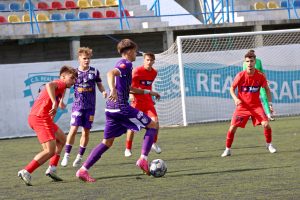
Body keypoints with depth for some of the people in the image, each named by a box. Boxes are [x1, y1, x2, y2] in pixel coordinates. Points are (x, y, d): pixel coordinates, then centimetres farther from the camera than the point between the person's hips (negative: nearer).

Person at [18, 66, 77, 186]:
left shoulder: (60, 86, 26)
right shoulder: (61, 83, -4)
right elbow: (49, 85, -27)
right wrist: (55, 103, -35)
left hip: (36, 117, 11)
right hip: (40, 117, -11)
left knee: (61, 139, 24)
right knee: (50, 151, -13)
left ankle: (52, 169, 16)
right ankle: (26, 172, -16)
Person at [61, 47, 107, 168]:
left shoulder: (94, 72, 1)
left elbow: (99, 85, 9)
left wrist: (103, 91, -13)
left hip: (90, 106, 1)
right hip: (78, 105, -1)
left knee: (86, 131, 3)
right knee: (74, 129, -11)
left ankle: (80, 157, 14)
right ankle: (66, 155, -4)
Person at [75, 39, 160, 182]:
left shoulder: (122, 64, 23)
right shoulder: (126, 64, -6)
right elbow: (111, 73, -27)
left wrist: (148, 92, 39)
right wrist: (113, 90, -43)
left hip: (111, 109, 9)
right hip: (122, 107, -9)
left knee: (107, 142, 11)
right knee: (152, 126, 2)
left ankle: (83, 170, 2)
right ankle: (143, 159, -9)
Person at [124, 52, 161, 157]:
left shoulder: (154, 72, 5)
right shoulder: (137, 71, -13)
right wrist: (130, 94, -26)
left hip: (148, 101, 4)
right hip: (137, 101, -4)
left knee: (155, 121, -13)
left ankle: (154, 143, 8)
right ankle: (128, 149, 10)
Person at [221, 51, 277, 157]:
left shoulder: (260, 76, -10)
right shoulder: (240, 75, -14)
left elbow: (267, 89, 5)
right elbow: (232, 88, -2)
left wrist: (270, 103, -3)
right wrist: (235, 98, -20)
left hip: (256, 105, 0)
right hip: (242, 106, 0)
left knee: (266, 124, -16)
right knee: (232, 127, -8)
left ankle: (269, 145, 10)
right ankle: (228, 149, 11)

------------------------

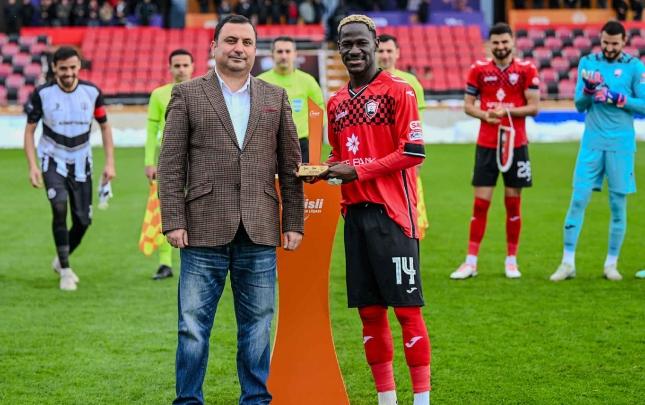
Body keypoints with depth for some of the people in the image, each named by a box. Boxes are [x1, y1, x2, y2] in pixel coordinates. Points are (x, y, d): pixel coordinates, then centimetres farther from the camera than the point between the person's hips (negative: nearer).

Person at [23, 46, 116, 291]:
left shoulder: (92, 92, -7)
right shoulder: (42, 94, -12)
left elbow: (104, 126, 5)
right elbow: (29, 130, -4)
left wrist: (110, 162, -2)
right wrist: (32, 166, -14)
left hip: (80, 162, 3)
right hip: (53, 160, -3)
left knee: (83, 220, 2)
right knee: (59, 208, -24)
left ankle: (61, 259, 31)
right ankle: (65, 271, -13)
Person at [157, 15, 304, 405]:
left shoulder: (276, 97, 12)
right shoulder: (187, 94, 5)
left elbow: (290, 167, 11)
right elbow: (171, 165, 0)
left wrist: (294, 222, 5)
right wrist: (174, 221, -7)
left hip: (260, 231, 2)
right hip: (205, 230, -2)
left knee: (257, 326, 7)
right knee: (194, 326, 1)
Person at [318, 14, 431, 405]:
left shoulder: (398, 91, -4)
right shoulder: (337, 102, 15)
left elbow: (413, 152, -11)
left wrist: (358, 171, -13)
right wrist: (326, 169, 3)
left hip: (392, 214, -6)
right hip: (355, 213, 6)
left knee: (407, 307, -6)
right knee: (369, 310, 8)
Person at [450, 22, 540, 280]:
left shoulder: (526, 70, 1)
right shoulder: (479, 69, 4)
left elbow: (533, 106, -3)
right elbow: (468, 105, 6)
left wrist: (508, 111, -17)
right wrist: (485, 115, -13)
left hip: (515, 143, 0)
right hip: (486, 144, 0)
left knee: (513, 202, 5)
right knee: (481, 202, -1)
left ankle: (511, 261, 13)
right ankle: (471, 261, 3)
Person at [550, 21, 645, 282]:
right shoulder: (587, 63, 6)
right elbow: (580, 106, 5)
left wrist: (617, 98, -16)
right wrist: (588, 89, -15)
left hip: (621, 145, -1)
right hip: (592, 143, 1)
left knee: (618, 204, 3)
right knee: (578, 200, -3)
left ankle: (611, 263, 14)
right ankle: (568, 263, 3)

------------------------

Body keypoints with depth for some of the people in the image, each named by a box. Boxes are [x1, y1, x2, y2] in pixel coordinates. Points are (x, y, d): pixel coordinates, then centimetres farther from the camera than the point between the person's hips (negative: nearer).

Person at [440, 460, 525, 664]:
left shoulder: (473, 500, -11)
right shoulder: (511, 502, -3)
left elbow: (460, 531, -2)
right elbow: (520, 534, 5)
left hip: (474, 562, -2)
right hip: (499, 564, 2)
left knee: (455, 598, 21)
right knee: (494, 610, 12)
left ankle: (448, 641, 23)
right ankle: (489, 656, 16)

------------------------

To do: Once you reach the line with "left knee: (513, 202, 5)" in the data above, copy it and every line after it exactly, up to and including the line with "right ankle: (568, 263, 3)".

Solved exercise:
left knee: (513, 202, 5)
right knee: (481, 202, -1)
left ankle: (511, 261, 13)
right ankle: (471, 261, 3)
Person at [550, 21, 645, 282]:
right shoulder: (587, 63, 6)
right elbow: (580, 106, 5)
left wrist: (617, 98, -16)
right wrist: (588, 89, -15)
left hip: (621, 145, -1)
right hip: (592, 143, 1)
left knee: (618, 204, 3)
right knee: (578, 200, -3)
left ankle: (611, 263, 14)
right ankle: (568, 263, 3)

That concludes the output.